§ Request
Without including the pictures, copy each line below exactly as it reads.

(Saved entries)
——————

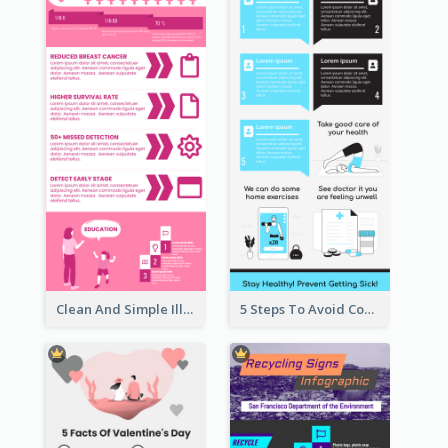
Clean And Simple Illustrated Infographics Design
5 Steps To Avoid Covid 19 Infographic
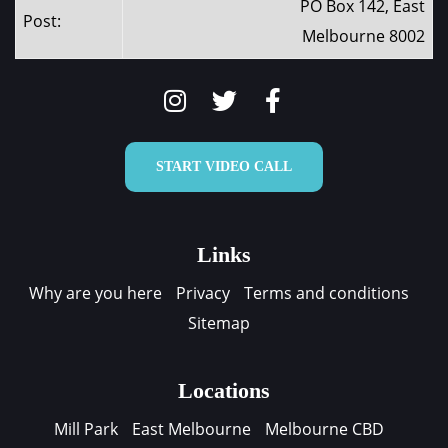
PO Box 142, East
Post:
Melbourne 8002
START VIDEO CALL
Links
Why are you here
Privacy
Terms and conditions
Sitemap
Locations
Mill Park
East Melbourne
Melbourne CBD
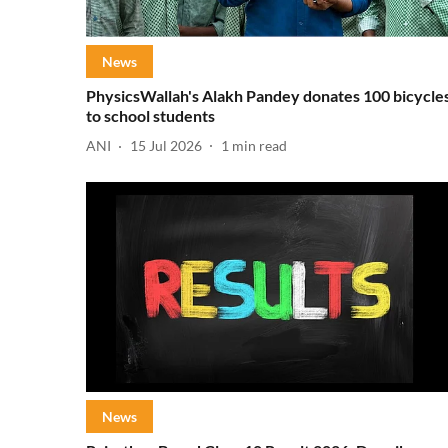
News
PhysicsWallah's Alakh Pandey donates 100 bicycle
to school students
ANI
15 Jul 2026
1
min read
News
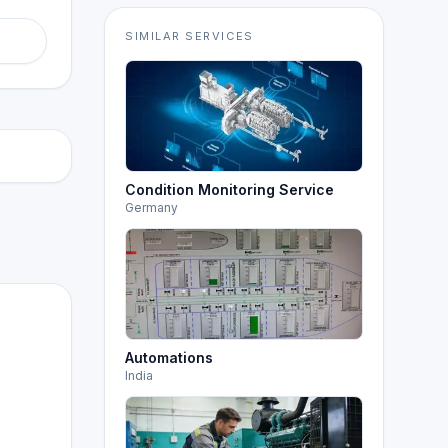
SIMILAR SERVICES
Condition Monitoring Service
Germany
Automations
India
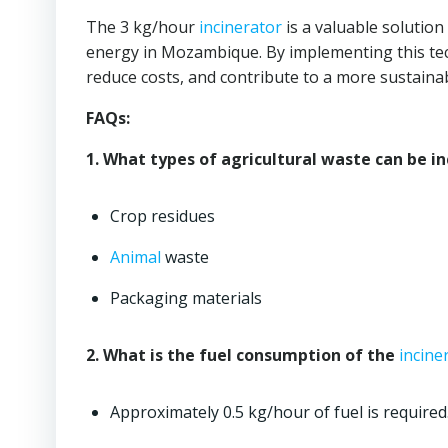
The 3 kg/hour
incinerator
is a valuable solution
energy in Mozambique. By implementing this tec
reduce costs, and contribute to a more sustainab
FAQs:
1. What types of agricultural waste can be i
Crop residues
Animal
waste
Packaging materials
2. What is the fuel consumption of the
incine
Approximately 0.5 kg/hour of fuel is required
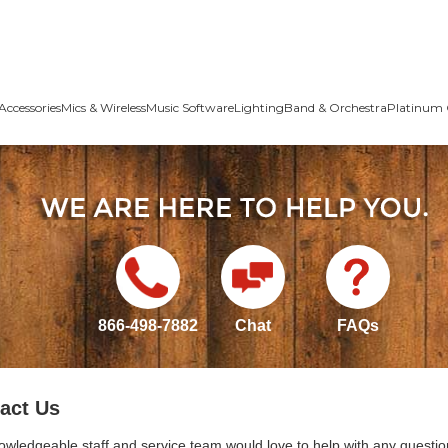
Accessories
Mics & Wireless
Music Software
Lighting
Band & Orchestra
Platinum 
866-498-7882
Chat
FAQs
act Us
owledgeable staff and service team would love to help with any questio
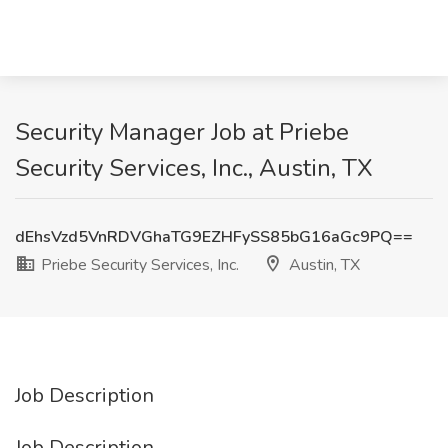
Security Manager Job at Priebe
Security Services, Inc., Austin, TX
dEhsVzd5VnRDVGhaTG9EZHFySS85bG16aGc9PQ==
Priebe Security Services, Inc.
Austin, TX
Job Description
Job Description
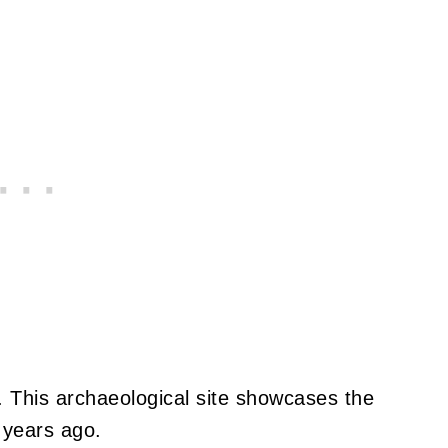
 This archaeological site showcases the
 years ago.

——————

§ Solution to the exercise
Clean And Simple Illustrated Infographics Design
5 Steps To Avoid Covid 19 Infographic
PO Box 142, East
Post:
Melbourne 8002
START VIDEO CALL
Links
Why are you here
Privacy
Terms and conditions
Sitemap
Locations
Mill Park
East Melbourne
Melbourne CBD
News
PhysicsWallah's Alakh Pandey donates 100 bicycle
to school students
ANI
15 Jul 2026
1
min read
News
SIMILAR SERVICES
Condition Monitoring Service
Germany
Automations
India
The 3 kg/hour
incinerator
is a valuable solution
energy in Mozambique. By implementing this tec
reduce costs, and contribute to a more sustainab
FAQs:
1. What types of agricultural waste can be i
Crop residues
Animal
waste
Packaging materials
2. What is the fuel consumption of the
incine
Approximately 0.5 kg/hour of fuel is required
Accessories
Mics & Wireless
Music Software
Lighting
Band & Orchestra
Platinum 
866-498-7882
Chat
FAQs
act Us
owledgeable staff and service team would love to help with any questio
Security Manager Job at Priebe
Security Services, Inc., Austin, TX
dEhsVzd5VnRDVGhaTG9EZHFySS85bG16aGc9PQ==
Priebe Security Services, Inc.
Austin, TX
Job Description
Job Description
 This archaeological site showcases the
 years ago.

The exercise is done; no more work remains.